What the task requires: Put every line of the records below into a Markdown table with two columns, Row and Line. Number the rows in order and leave out the blank lines.

# # # # #

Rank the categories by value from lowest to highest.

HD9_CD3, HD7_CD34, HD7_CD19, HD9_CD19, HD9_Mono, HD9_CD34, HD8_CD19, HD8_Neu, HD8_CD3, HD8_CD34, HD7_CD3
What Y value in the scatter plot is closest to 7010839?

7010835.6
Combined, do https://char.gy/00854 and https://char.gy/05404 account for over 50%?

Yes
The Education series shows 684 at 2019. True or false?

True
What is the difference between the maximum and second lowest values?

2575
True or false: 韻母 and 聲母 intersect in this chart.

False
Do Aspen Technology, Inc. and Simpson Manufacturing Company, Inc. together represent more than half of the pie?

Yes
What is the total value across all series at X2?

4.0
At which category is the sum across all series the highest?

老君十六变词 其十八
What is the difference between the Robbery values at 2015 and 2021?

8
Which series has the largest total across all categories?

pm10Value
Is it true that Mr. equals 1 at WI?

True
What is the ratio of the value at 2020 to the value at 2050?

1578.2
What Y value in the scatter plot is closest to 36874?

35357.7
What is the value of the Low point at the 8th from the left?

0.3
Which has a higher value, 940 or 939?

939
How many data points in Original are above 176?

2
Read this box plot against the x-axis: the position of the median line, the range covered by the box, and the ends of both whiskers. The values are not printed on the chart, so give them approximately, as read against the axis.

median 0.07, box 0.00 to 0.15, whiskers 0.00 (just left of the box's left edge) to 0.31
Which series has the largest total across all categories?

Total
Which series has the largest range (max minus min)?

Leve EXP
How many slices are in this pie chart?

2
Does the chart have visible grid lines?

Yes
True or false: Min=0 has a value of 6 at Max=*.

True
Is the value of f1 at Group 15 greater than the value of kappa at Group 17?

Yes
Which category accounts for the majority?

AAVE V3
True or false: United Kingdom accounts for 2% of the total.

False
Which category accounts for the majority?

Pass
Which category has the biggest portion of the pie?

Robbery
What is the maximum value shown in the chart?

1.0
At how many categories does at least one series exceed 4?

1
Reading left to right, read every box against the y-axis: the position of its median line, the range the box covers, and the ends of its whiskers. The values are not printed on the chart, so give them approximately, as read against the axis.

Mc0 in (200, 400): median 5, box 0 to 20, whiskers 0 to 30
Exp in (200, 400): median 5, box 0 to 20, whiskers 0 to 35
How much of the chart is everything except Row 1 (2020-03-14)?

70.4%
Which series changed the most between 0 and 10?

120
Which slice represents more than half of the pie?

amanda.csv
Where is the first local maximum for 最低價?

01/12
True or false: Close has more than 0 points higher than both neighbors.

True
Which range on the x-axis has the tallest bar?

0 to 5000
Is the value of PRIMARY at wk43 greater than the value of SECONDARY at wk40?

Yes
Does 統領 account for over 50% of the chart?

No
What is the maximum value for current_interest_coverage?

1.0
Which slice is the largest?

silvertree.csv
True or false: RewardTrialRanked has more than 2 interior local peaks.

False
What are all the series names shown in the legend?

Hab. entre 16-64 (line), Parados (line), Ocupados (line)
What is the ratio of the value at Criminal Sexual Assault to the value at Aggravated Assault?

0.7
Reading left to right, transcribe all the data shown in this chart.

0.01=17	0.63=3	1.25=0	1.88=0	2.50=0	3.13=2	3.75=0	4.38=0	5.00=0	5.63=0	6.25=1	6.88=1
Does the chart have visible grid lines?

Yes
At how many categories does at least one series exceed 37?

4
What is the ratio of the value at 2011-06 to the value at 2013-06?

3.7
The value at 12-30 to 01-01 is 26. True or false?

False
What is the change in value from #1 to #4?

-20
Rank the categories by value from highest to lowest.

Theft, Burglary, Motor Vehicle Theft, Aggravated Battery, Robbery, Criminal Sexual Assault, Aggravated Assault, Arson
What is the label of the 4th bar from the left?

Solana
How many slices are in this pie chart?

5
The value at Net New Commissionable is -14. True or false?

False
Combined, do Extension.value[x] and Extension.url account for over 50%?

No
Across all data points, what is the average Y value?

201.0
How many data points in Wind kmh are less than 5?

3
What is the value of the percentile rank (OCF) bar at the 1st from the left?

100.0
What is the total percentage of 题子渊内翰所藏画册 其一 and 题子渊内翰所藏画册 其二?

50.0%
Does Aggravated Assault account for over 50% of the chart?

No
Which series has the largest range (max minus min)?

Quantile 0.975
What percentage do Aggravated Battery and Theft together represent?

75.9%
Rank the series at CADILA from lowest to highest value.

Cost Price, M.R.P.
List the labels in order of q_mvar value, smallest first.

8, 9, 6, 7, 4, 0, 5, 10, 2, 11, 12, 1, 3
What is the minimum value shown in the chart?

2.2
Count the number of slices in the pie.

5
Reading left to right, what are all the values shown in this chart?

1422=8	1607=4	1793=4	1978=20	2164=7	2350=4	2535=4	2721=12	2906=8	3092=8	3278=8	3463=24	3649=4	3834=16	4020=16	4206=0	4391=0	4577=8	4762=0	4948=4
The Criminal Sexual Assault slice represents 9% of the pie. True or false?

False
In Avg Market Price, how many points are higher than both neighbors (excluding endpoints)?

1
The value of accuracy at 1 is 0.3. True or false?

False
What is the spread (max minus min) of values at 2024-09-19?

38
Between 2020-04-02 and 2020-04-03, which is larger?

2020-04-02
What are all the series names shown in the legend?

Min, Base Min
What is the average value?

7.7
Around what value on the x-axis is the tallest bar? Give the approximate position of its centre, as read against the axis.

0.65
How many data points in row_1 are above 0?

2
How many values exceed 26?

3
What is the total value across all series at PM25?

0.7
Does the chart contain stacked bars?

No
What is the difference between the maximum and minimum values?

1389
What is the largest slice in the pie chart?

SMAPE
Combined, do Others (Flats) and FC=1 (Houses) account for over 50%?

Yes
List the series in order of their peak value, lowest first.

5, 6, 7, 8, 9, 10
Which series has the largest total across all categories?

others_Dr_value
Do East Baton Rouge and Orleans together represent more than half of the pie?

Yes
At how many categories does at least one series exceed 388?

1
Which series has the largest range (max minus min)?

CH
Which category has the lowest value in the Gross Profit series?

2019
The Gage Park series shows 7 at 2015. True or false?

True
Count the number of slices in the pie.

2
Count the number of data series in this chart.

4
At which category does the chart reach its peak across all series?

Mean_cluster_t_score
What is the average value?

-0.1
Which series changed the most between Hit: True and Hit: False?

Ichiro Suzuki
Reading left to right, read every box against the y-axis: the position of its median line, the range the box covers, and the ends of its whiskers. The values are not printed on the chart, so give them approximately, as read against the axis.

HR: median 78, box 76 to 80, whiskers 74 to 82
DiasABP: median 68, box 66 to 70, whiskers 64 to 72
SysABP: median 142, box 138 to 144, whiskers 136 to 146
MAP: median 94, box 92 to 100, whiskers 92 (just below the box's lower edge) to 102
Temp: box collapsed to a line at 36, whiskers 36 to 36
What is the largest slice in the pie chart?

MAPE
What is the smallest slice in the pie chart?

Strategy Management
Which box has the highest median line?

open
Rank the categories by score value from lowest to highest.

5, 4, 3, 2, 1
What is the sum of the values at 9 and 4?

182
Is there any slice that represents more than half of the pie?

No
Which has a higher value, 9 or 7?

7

# # # # #

Result of the exercise:
| Row | Line |
|---|---|
| 1 | Rank the categories by value from lowest to highest. |
| 2 | HD9_CD3, HD7_CD34, HD7_CD19, HD9_CD19, HD9_Mono, HD9_CD34, HD8_CD19, HD8_Neu, HD8_CD3, HD8_CD34, HD7_CD3 |
| 3 | What Y value in the scatter plot is closest to 7010839? |
| 4 | 7010835.6 |
| 5 | Combined, do https://char.gy/00854 and https://char.gy/05404 account for over 50%? |
| 6 | Yes |
| 7 | The Education series shows 684 at 2019. True or false? |
| 8 | True |
| 9 | What is the difference between the maximum and second lowest values? |
| 10 | 2575 |
| 11 | True or false: 韻母 and 聲母 intersect in this chart. |
| 12 | False |
| 13 | Do Aspen Technology, Inc. and Simpson Manufacturing Company, Inc. together represent more than half of the pie? |
| 14 | Yes |
| 15 | What is the total value across all series at X2? |
| 16 | 4.0 |
| 17 | At which category is the sum across all series the highest? |
| 18 | 老君十六变词 其十八 |
| 19 | What is the difference between the Robbery values at 2015 and 2021? |
| 20 | 8 |
| 21 | Which series has the largest total across all categories? |
| 22 | pm10Value |
| 23 | Is it true that Mr. equals 1 at WI? |
| 24 | True |
| 25 | What is the ratio of the value at 2020 to the value at 2050? |
| 26 | 1578.2 |
| 27 | What Y value in the scatter plot is closest to 36874? |
| 28 | 35357.7 |
| 29 | What is the value of the Low point at the 8th from the left? |
| 30 | 0.3 |
| 31 | Which has a higher value, 940 or 939? |
| 32 | 939 |
| 33 | How many data points in Original are above 176? |
| 34 | 2 |
| 35 | Read this box plot against the x-axis: the position of the median line, the range covered by the box, and the ends of both whiskers. The values are not printed on the chart, so give them approximately, as read against the axis. |
| 36 | median 0.07, box 0.00 to 0.15, whiskers 0.00 (just left of the box's left edge) to 0.31 |
| 37 | Which series has the largest total across all categories? |
| 38 | Total |
| 39 | Which series has the largest range (max minus min)? |
| 40 | Leve EXP |
| 41 | How many slices are in this pie chart? |
| 42 | 2 |
| 43 | Does the chart have visible grid lines? |
| 44 | Yes |
| 45 | True or false: Min=0 has a value of 6 at Max=*. |
| 46 | True |
| 47 | Is the value of f1 at Group 15 greater than the value of kappa at Group 17? |
| 48 | Yes |
| 49 | Which category accounts for the majority? |
| 50 | AAVE V3 |
| 51 | True or false: United Kingdom accounts for 2% of the total. |
| 52 | False |
| 53 | Which category accounts for the majority? |
| 54 | Pass |
| 55 | Which category has the biggest portion of the pie? |
| 56 | Robbery |
| 57 | What is the maximum value shown in the chart? |
| 58 | 1.0 |
| 59 | At how many categories does at least one series exceed 4? |
| 60 | 1 |
| 61 | Reading left to right, read every box against the y-axis: the position of its median line, the range the box covers, and the ends of its whiskers. The values are not printed on the chart, so give them approximately, as read against the axis. |
| 62 | Mc0 in (200, 400): median 5, box 0 to 20, whiskers 0 to 30 |
| 63 | Exp in (200, 400): median 5, box 0 to 20, whiskers 0 to 35 |
| 64 | How much of the chart is everything except Row 1 (2020-03-14)? |
| 65 | 70.4% |
| 66 | Which series changed the most between 0 and 10? |
| 67 | 120 |
| 68 | Which slice represents more than half of the pie? |
| 69 | amanda.csv |
| 70 | Where is the first local maximum for 最低價? |
| 71 | 01/12 |
| 72 | True or false: Close has more than 0 points higher than both neighbors. |
| 73 | True |
| 74 | Which range on the x-axis has the tallest bar? |
| 75 | 0 to 5000 |
| 76 | Is the value of PRIMARY at wk43 greater than the value of SECONDARY at wk40? |
| 77 | Yes |
| 78 | Does 統領 account for over 50% of the chart? |
| 79 | No |
| 80 | What is the maximum value for current_interest_coverage? |
| 81 | 1.0 |
| 82 | Which slice is the largest? |
| 83 | silvertree.csv |
| 84 | True or false: RewardTrialRanked has more than 2 interior local peaks. |
| 85 | False |
| 86 | What are all the series names shown in the legend? |
| 87 | Hab. entre 16-64 (line), Parados (line), Ocupados (line) |
| 88 | What is the ratio of the value at Criminal Sexual Assault to the value at Aggravated Assault? |
| 89 | 0.7 |
| 90 | Reading left to right, transcribe all the data shown in this chart. |
| 91 | 0.01=17	0.63=3	1.25=0	1.88=0	2.50=0	3.13=2	3.75=0	4.38=0	5.00=0	5.63=0	6.25=1	6.88=1 |
| 92 | Does the chart have visible grid lines? |
| 93 | Yes |
| 94 | At how many categories does at least one series exceed 37? |
| 95 | 4 |
| 96 | What is the ratio of the value at 2011-06 to the value at 2013-06? |
| 97 | 3.7 |
| 98 | The value at 12-30 to 01-01 is 26. True or false? |
| 99 | False |
| 100 | What is the change in value from #1 to #4? |
| 101 | -20 |
| 102 | Rank the categories by value from highest to lowest. |
| 103 | Theft, Burglary, Motor Vehicle Theft, Aggravated Battery, Robbery, Criminal Sexual Assault, Aggravated Assault, Arson |
| 104 | What is the label of the 4th bar from the left? |
| 105 | Solana |
| 106 | How many slices are in this pie chart? |
| 107 | 5 |
| 108 | The value at Net New Commissionable is -14. True or false? |
| 109 | False |
| 110 | Combined, do Extension.value[x] and Extension.url account for over 50%? |
| 111 | No |
| 112 | Across all data points, what is the average Y value? |
| 113 | 201.0 |
| 114 | How many data points in Wind kmh are less than 5? |
| 115 | 3 |
| 116 | What is the value of the percentile rank (OCF) bar at the 1st from the left? |
| 117 | 100.0 |
| 118 | What is the total percentage of 题子渊内翰所藏画册 其一 and 题子渊内翰所藏画册 其二? |
| 119 | 50.0% |
| 120 | Does Aggravated Assault account for over 50% of the chart? |
| 121 | No |
| 122 | Which series has the largest range (max minus min)? |
| 123 | Quantile 0.975 |
| 124 | What percentage do Aggravated Battery and Theft together represent? |
| 125 | 75.9% |
| 126 | Rank the series at CADILA from lowest to highest value. |
| 127 | Cost Price, M.R.P. |
| 128 | List the labels in order of q_mvar value, smallest first. |
| 129 | 8, 9, 6, 7, 4, 0, 5, 10, 2, 11, 12, 1, 3 |
| 130 | What is the minimum value shown in the chart? |
| 131 | 2.2 |
| 132 | Count the number of slices in the pie. |
| 133 | 5 |
| 134 | Reading left to right, what are all the values shown in this chart? |
| 135 | 1422=8	1607=4	1793=4	1978=20	2164=7	2350=4	2535=4	2721=12	2906=8	3092=8	3278=8	3463=24	3649=4	3834=16	4020=16	4206=0	4391=0	4577=8	4762=0	4948=4 |
| 136 | The Criminal Sexual Assault slice represents 9% of the pie. True or false? |
| 137 | False |
| 138 | In Avg Market Price, how many points are higher than both neighbors (excluding endpoints)? |
| 139 | 1 |
| 140 | The value of accuracy at 1 is 0.3. True or false? |
| 141 | False |
| 142 | What is the spread (max minus min) of values at 2024-09-19? |
| 143 | 38 |
| 144 | Between 2020-04-02 and 2020-04-03, which is larger? |
| 145 | 2020-04-02 |
| 146 | What are all the series names shown in the legend? |
| 147 | Min, Base Min |
| 148 | What is the average value? |
| 149 | 7.7 |
| 150 | Around what value on the x-axis is the tallest bar? Give the approximate position of its centre, as read against the axis. |
| 151 | 0.65 |
| 152 | How many data points in row_1 are above 0? |
| 153 | 2 |
| 154 | How many values exceed 26? |
| 155 | 3 |
| 156 | What is the total value across all series at PM25? |
| 157 | 0.7 |
| 158 | Does the chart contain stacked bars? |
| 159 | No |
| 160 | What is the difference between the maximum and minimum values? |
| 161 | 1389 |
| 162 | What is the largest slice in the pie chart? |
| 163 | SMAPE |
| 164 | Combined, do Others (Flats) and FC=1 (Houses) account for over 50%? |
| 165 | Yes |
| 166 | List the series in order of their peak value, lowest first. |
| 167 | 5, 6, 7, 8, 9, 10 |
| 168 | Which series has the largest total across all categories? |
| 169 | others_Dr_value |
| 170 | Do East Baton Rouge and Orleans together represent more than half of the pie? |
| 171 | Yes |
| 172 | At how many categories does at least one series exceed 388? |
| 173 | 1 |
| 174 | Which series has the largest range (max minus min)? |
| 175 | CH |
| 176 | Which category has the lowest value in the Gross Profit series? |
| 177 | 2019 |
| 178 | The Gage Park series shows 7 at 2015. True or false? |
| 179 | True |
| 180 | Count the number of slices in the pie. |
| 181 | 2 |
| 182 | Count the number of data series in this chart. |
| 183 | 4 |
| 184 | At which category does the chart reach its peak across all series? |
| 185 | Mean_cluster_t_score |
| 186 | What is the average value? |
| 187 | -0.1 |
| 188 | Which series changed the most between Hit: True and Hit: False? |
| 189 | Ichiro Suzuki |
| 190 | Reading left to right, read every box against the y-axis: the position of its median line, the range the box covers, and the ends of its whiskers. The values are not printed on the chart, so give them approximately, as read against the axis. |
| 191 | HR: median 78, box 76 to 80, whiskers 74 to 82 |
| 192 | DiasABP: median 68, box 66 to 70, whiskers 64 to 72 |
| 193 | SysABP: median 142, box 138 to 144, whiskers 136 to 146 |
| 194 | MAP: median 94, box 92 to 100, whiskers 92 (just below the box's lower edge) to 102 |
| 195 | Temp: box collapsed to a line at 36, whiskers 36 to 36 |
| 196 | What is the largest slice in the pie chart? |
| 197 | MAPE |
| 198 | What is the smallest slice in the pie chart? |
| 199 | Strategy Management |
| 200 | Which box has the highest median line? |
| 201 | open |
| 202 | Rank the categories by score value from lowest to highest. |
| 203 | 5, 4, 3, 2, 1 |
| 204 | What is the sum of the values at 9 and 4? |
| 205 | 182 |
| 206 | Is there any slice that represents more than half of the pie? |
| 207 | No |
| 208 | Which has a higher value, 9 or 7? |
| 209 | 7 |